By April 2019, with the retirement of nearly one hundred peers since the passage of the House of Lords Reform Act 2014, the number of active peers had been reduced to a total of 782, of whom 665 were life peers.
A “Democratic Audit” in 2018 reported “However, its members remain creatures of patronage, and wholly unaccountable to the UK’s citizens. All parties except the Tories now support its replacement by an elected Senate. Increasingly only the Tories and Liberal Democrats are still appointing any peers – although there are also a fifth of peers who are ‘crossbenchers’, not taking a party whip”.
Pro-EU Liberal Democrats are now massively over-represented in the Lords relative to their current unpopular support, and most long-established Tory and Labour peers are pro-Remain.
Once appointed they effectively sit for life and attend more or less when they wish, never facing re-appointment, nor of course any form of re-election.

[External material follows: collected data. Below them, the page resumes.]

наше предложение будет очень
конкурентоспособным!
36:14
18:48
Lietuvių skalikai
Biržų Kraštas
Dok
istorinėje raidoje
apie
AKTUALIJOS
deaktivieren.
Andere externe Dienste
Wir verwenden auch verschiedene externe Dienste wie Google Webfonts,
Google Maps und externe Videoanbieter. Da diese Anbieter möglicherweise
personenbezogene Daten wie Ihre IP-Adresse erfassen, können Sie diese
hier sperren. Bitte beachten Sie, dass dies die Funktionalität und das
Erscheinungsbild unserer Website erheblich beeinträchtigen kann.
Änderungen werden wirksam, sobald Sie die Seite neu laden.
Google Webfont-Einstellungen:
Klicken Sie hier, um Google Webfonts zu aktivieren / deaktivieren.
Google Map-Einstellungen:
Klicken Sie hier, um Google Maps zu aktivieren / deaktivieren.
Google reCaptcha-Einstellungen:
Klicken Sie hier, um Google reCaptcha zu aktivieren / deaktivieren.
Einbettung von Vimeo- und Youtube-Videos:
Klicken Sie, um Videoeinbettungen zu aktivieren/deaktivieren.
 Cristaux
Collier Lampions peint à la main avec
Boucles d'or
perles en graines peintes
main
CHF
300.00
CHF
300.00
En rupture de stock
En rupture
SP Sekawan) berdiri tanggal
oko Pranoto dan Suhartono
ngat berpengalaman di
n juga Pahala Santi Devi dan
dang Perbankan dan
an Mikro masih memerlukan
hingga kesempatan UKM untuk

The Lords’ powers in law-making are limited to amending or delaying non-financial bills, and its members have generally followed a convention acknowledging the ‘primacy’ of the Commons. In addition, the ‘Salisbury convention’ means that the House will give a second reading to bills for which an elected government in the House of Commons has a majority and a manifesto commitment.

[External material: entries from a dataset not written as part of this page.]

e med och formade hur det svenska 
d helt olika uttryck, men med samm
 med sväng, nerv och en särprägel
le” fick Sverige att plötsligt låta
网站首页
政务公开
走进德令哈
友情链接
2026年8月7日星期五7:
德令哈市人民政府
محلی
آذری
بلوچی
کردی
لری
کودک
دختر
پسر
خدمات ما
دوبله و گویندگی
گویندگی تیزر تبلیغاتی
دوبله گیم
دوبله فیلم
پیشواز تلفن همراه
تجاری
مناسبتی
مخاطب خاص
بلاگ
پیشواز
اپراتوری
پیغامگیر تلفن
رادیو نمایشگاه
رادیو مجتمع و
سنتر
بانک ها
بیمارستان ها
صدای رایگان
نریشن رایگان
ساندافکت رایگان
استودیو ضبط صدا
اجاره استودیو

It’s reported that yesterday the House of Lords spent a first day on the Report Stage of the EU Withdrawal Agreement Bill and, as expected, managed to inflict three separate defeats on the Government. There were 499 votes, 446 votes, and 392 votes as their lordships were gradually overcome by tireditis and/or the need of liquid refreshment. As the EU Withdrawal Agreement Bill is vital to our regaining sovereignty, such disdain for the wishes of the electorate is deplorable. We need a House of Lords Reform Act 2020 so as to stop this nonsense!
Regarding the right of EU citizens continuing to reside in the UK after Brexit, peers backed an amendment from Lib Dem peer Lord Oates and others allowing them to be given physical proof of their status by 270 votes to 229 (majority: 41).

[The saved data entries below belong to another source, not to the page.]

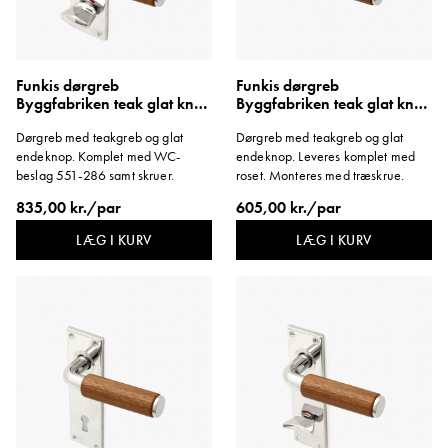
Funkis dørgreb
Funkis dørgreb
Byggfabriken teak glat knop
Byggfabriken teak glat knop
langskilt WC 1950'erne
roset
Dørgreb med teakgreb og glat
Dørgreb med teakgreb og glat
endeknop. Komplet med WC-
endeknop. Leveres komplet med
beslag 551-286 samt skruer.
roset. Monteres med træskrue.
835,00 kr./par
605,00 kr./par
LÆG I KURV
LÆG I KURV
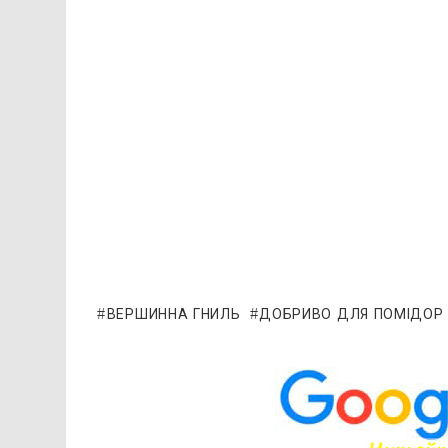
ВЕРШИННА ГНИЛЬ
ДОБРИВО ДЛЯ ПОМІДОР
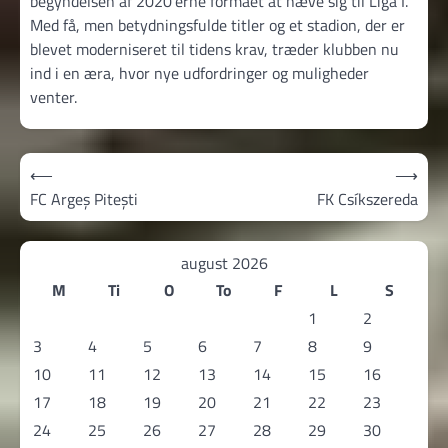
begyndelsen af 2020’erne formået at hæve sig til Liga I.
Med få, men betydningsfulde titler og et stadion, der er
blevet moderniseret til tidens krav, træder klubben nu
ind i en æra, hvor nye udfordringer og muligheder
venter.
Indlægsnavigation
⟵
⟶
FC Argeș Pitești
FK Csíkszereda
august 2026
M
Ti
O
To
F
L
S
1
2
3
4
5
6
7
8
9
10
11
12
13
14
15
16
17
18
19
20
21
22
23
24
25
26
27
28
29
30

They voted by 241 votes to 205 (majority: 36) to remove the power of ministers to decide which courts should have the power to depart from judgments of the European Court of Justice and by reference to what test.
Peers then backed by 206 votes to 186 (majority: 20) a move by Conservative ex-Lord Chancellor Lord Mackay of Clashfern to allow cases to be referred to the Supreme Court to decide whether to depart from EU case law.
As reported “This means that there will certainly be ‘ping pong’ between the Commons and Lords on Wednesday when the Bill will have to travel back and forth between the two Houses until they can both agree on a final version of the Bill. And the Lords’ Report Stage will conclude today, starting at 11am, when a further defeat could be inflicted on the Government in respect of child refugees”.
Prime Minister Boris Johnson added a new clause into the Withdrawal Agreement Bill following his decisive general election victory, to allow ministers the power to direct the courts on interpretation of EU law and to allow lower courts the power to overturn rulings of the ECJ.
Baroness Trumpington made a gesture in the Lords indicative of her feelings to a government Minister. It suits the mood of those among us who dislike the un-democratic House.